The Discovery trip - Day 1

Possiamo affermare senza indugio alcuno che quella che, in expatese, si chiama "Discovery trip" a New York non sia iniziata nel migliore dei modi.

Domenica quattro ore in aereoporto in balia degli annunci "perditempo" di Air Canada che, per l'occasione, aveva rispolverato uno dei suoi dipendenti più anziani, un buontempone che cercava di smorzare la frustrazione ed il nervosismo dilagante, con un senso dell'umorismo davvero scarso. 
Frustrazione perché non poter volare per un'inattesa tempesta di neve su New York ha, per il canadese medio, davvero dell'incredibile se non della sfiga vera e propria.
Ad ogni modo, all'annuncio della cancellazione del volo, il passeggero che l'ha presa peggio di tutti avrà avuto all'incirca 5 anni e pare che fosse mio figlio Matteo.
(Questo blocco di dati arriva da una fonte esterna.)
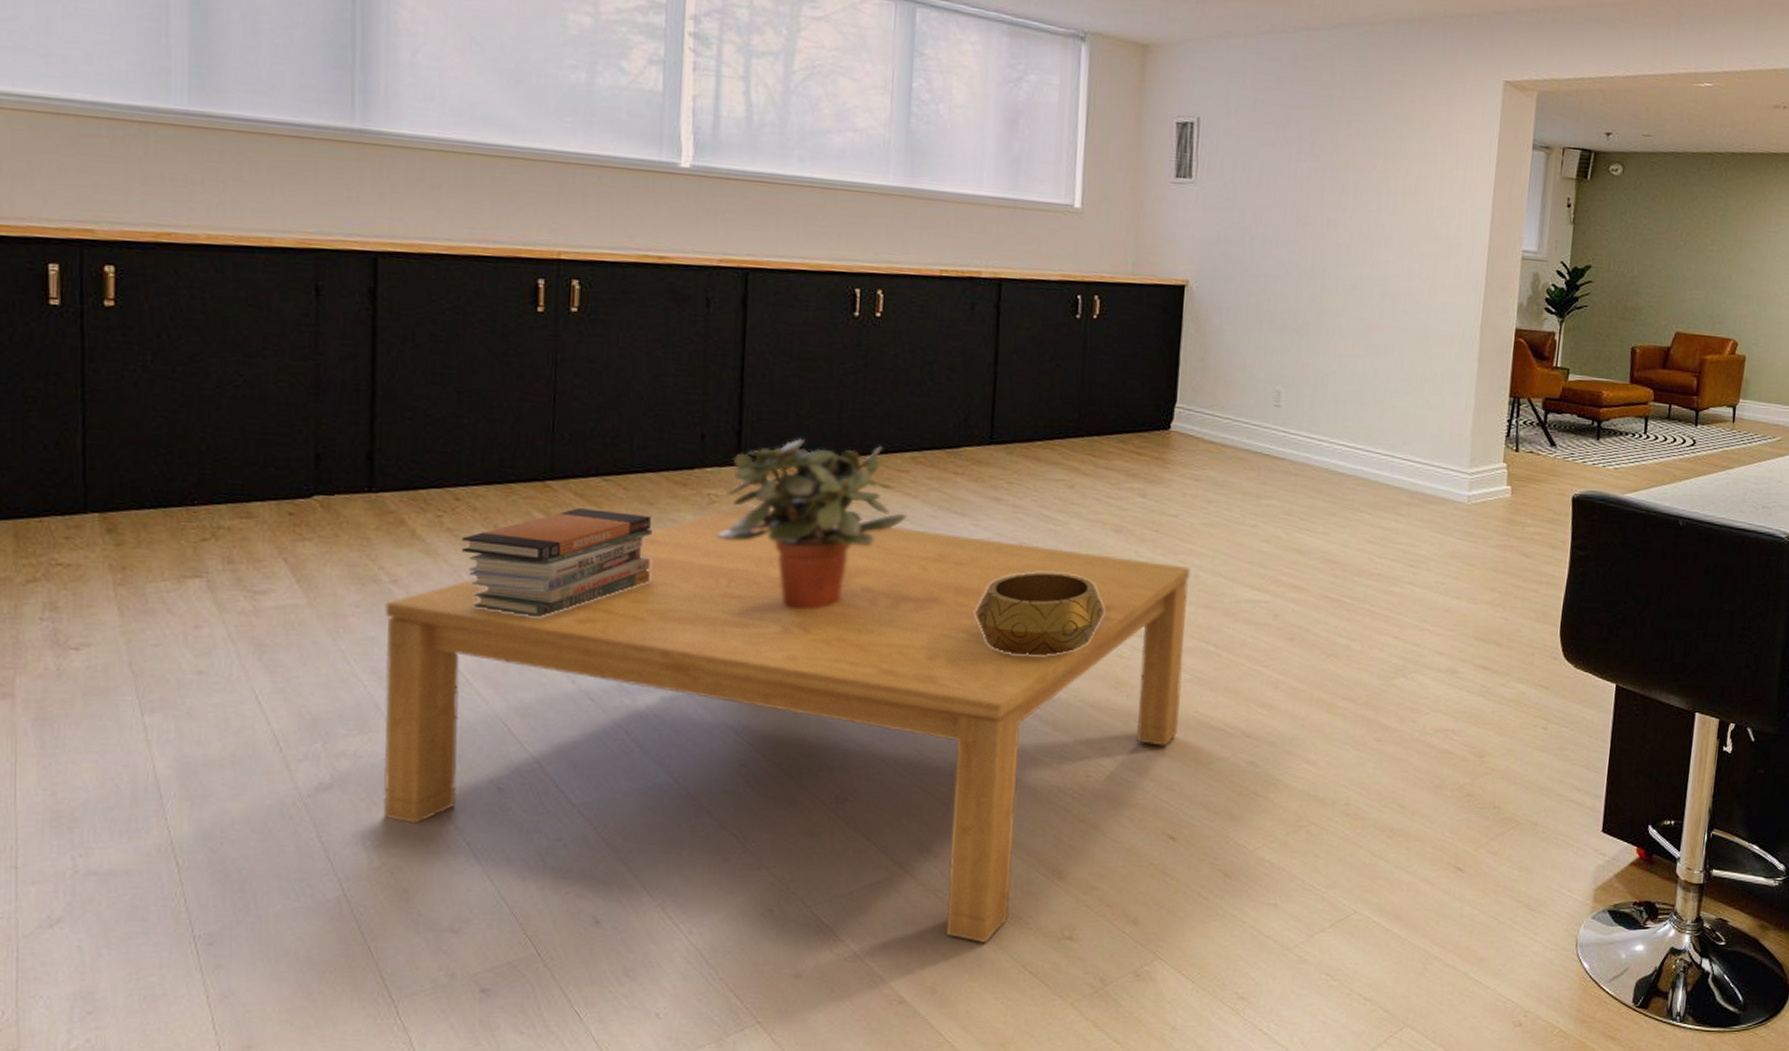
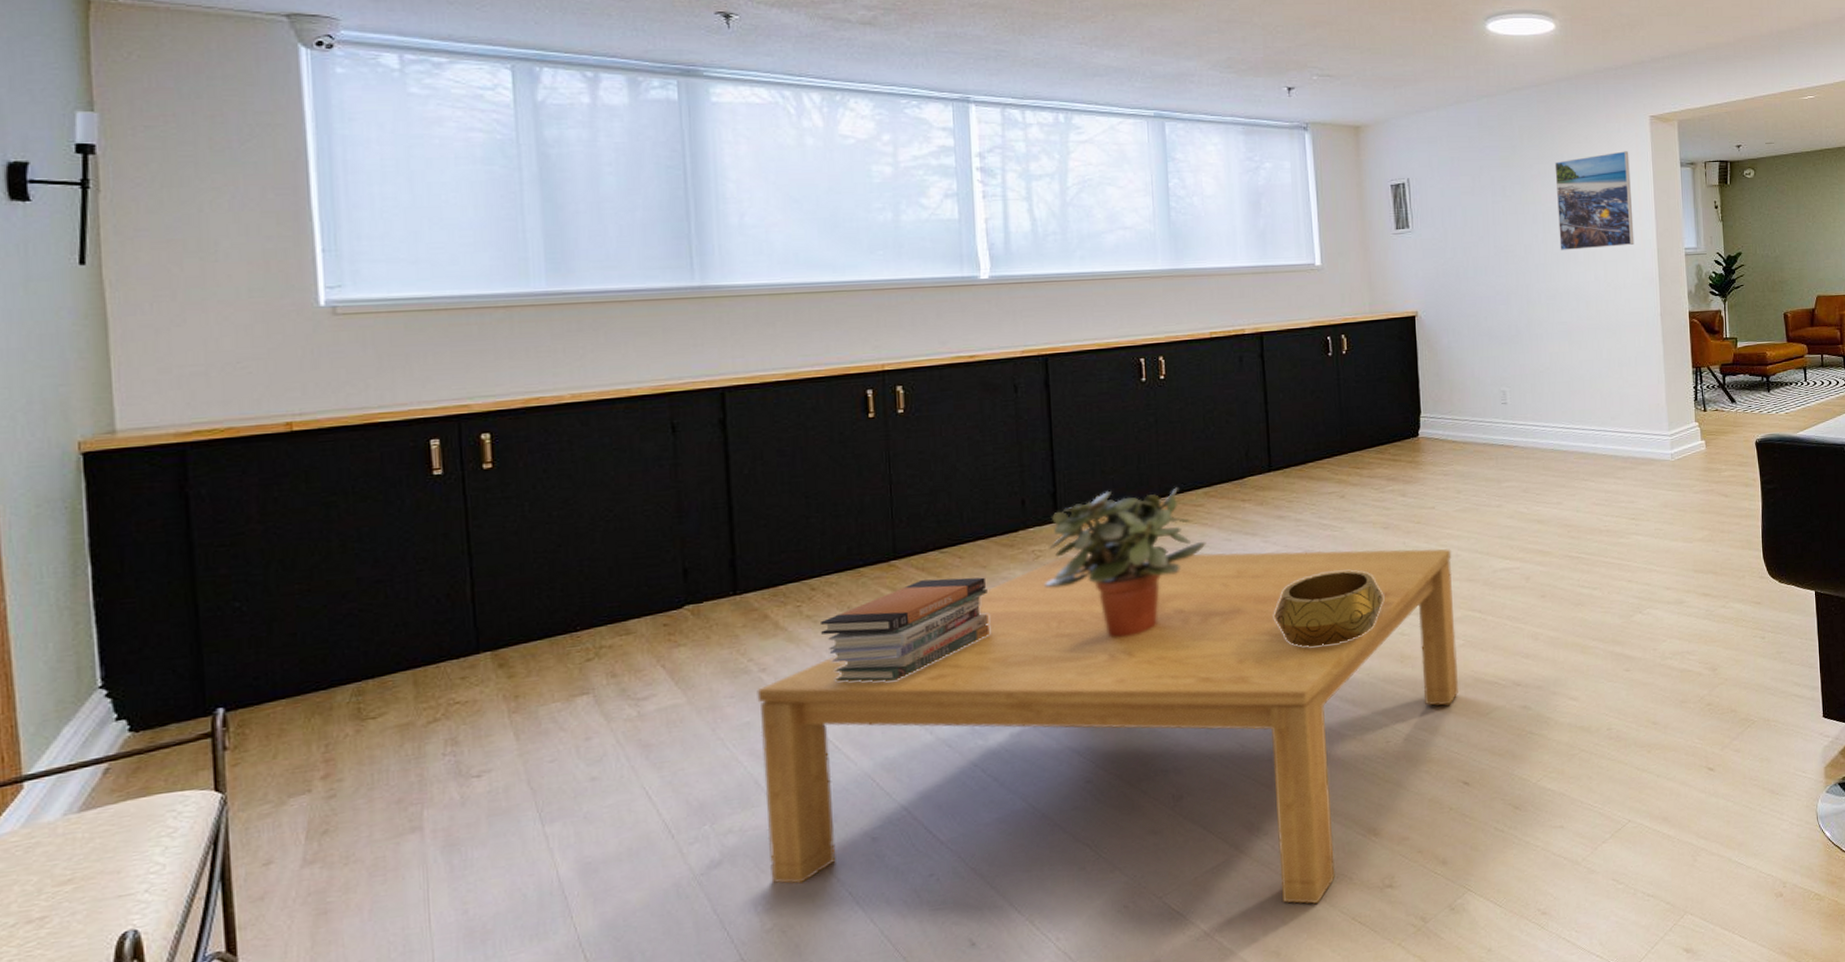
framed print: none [1370,119,1472,238] -> present [1554,151,1635,251]

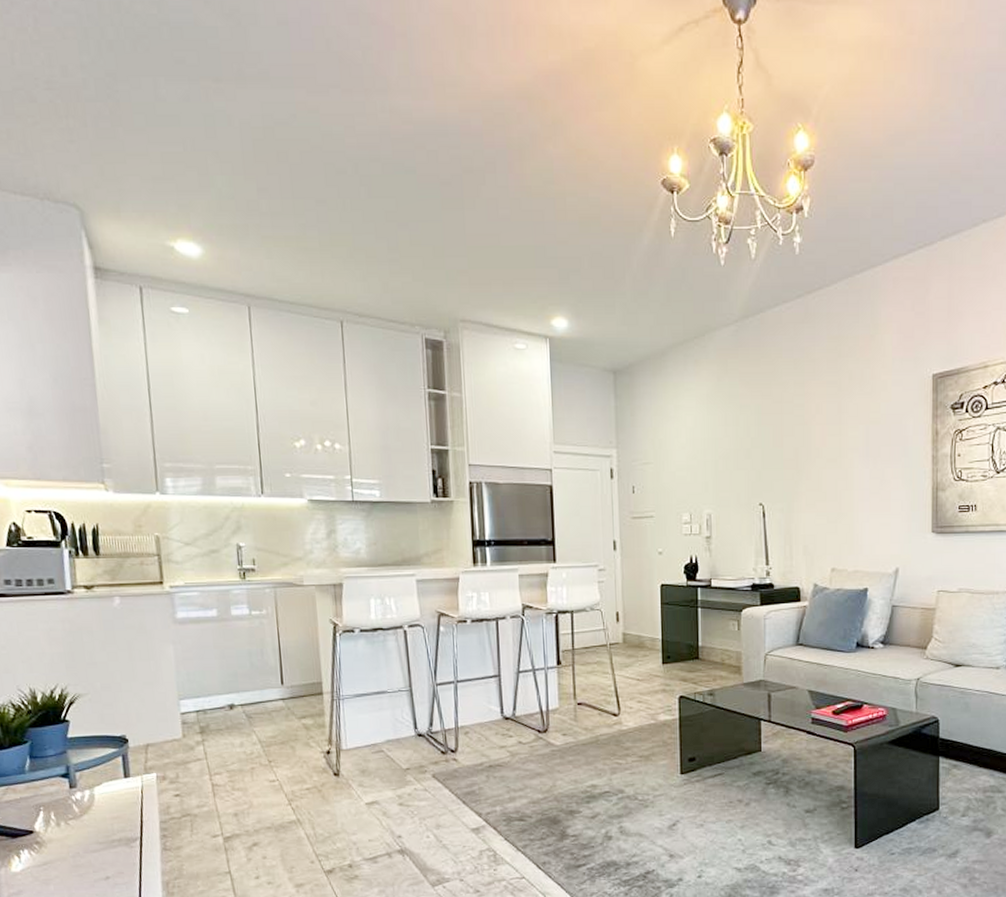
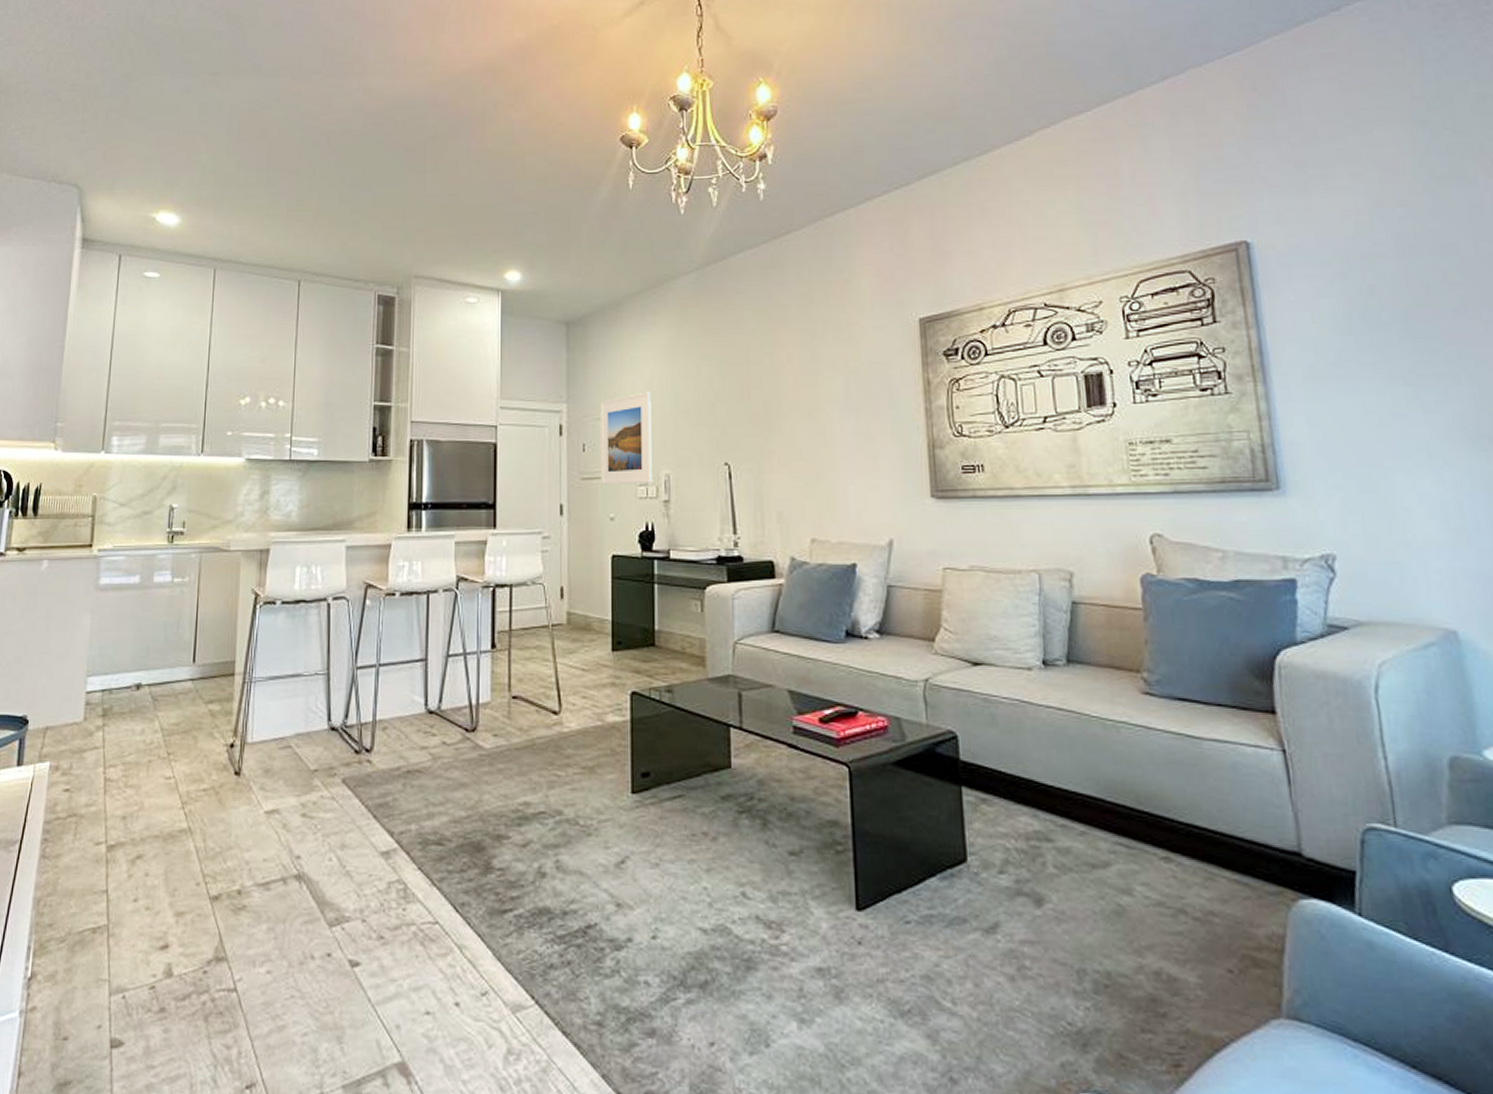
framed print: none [648,438,696,523] -> present [600,391,652,485]

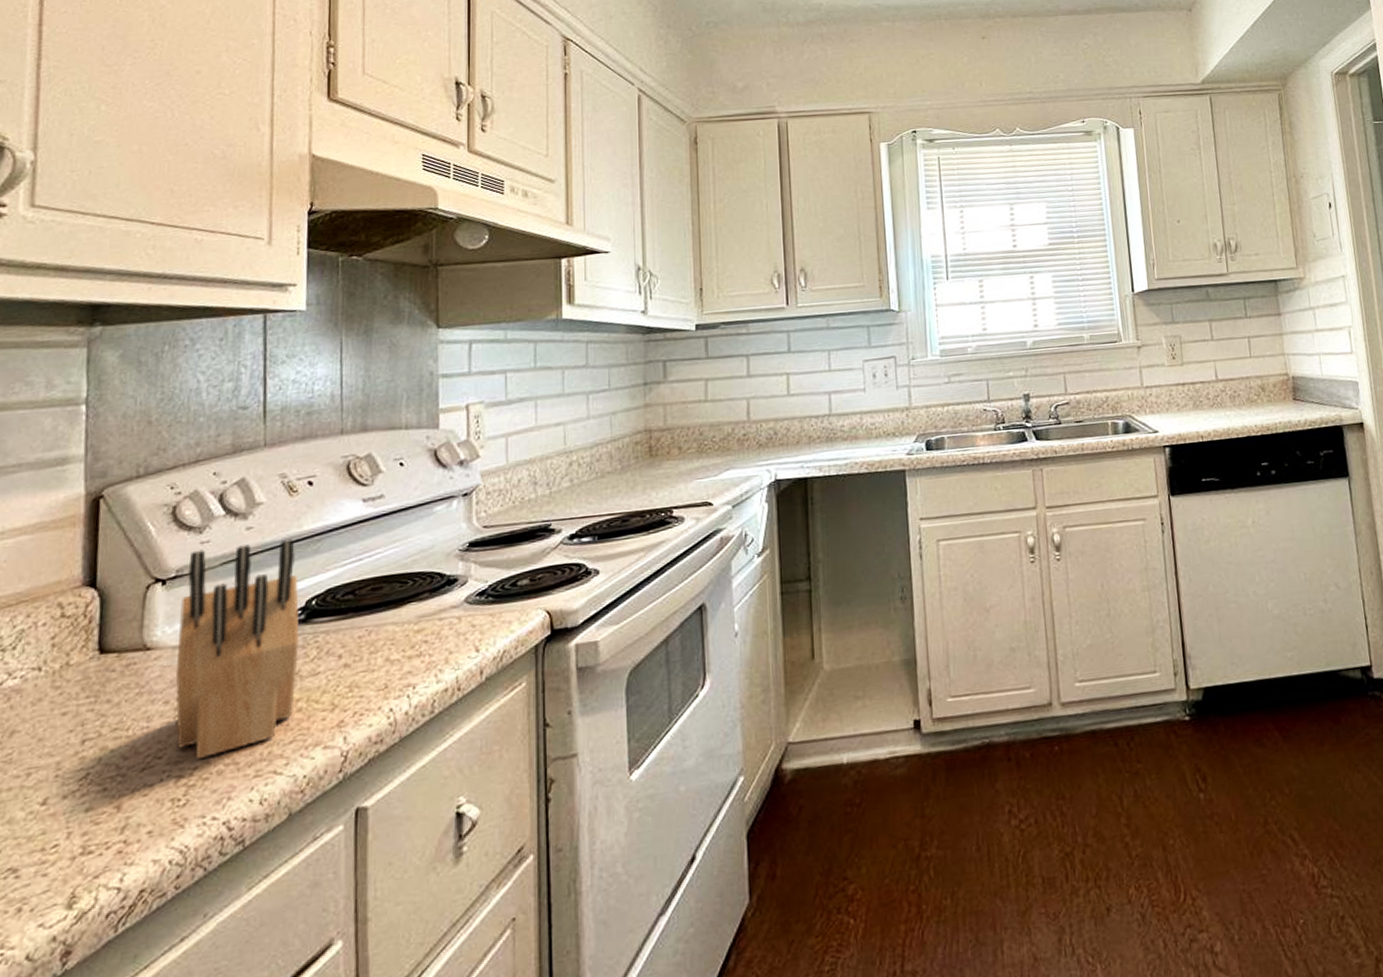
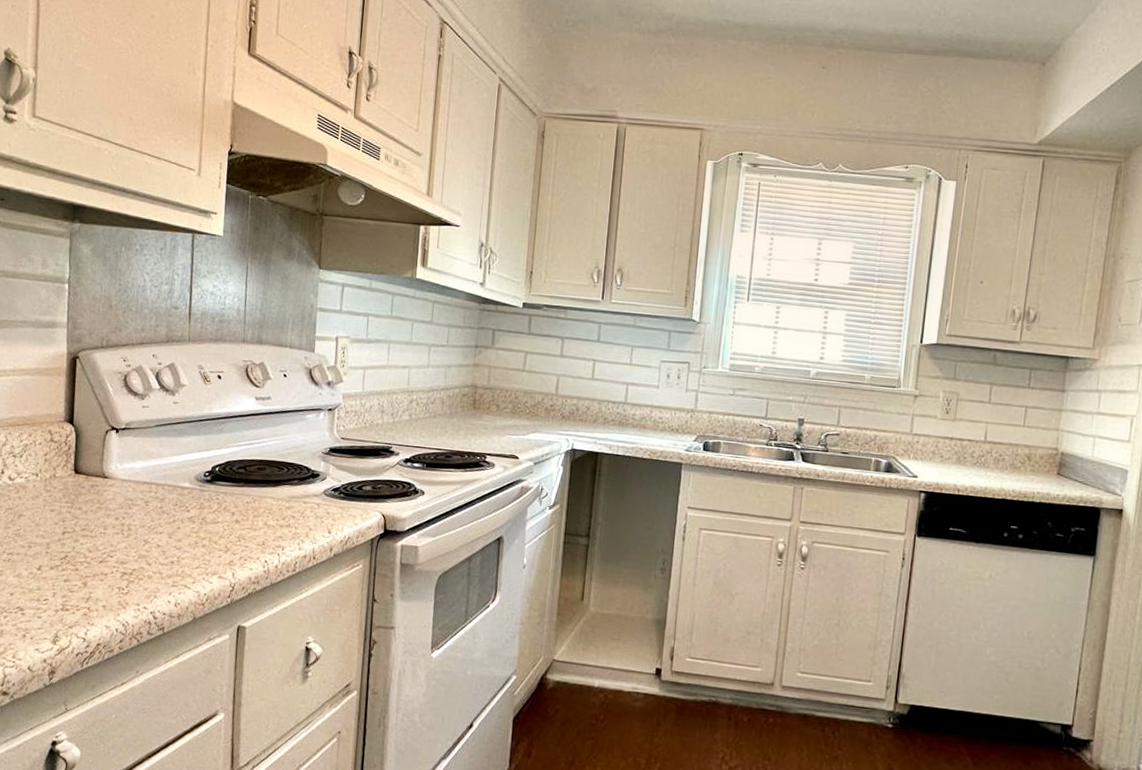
knife block: present [175,538,299,760] -> none [122,411,208,565]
Sdraiato per terra, ululava sconsolato lui che da una settimana guardava a questo viaggio come io guarderei ad una settimana su di un'isola deserta in un mare tropicale da sola. 

E allora core de mamma ma anche per cercare di farlo tacere e riportare la quiete al gate gli ho detto che non c'era problema perché a New York ci saremmo andati in macchina proprio quella sera. Iduzzo mi ha guardato perplesso poi, come sempre, dall'altare ( si fa per dire) in poi, ha sposato l'idea e si è messo al volante per circa sei ore. Proposto il cambio guida un paio di volte ma non accettato, mi sono appisolata e risvegliata nella Grande Mela dai sobbalzi della macchina nelle buche che decorano la strada che scende da nord Manhattan lungo l'East River e che ci ha portato fino all'albergo in Midtown. Poco importa. Ce l'avevano fatta. Certo come "debut" di una relazione duratura con questo posto, niente male.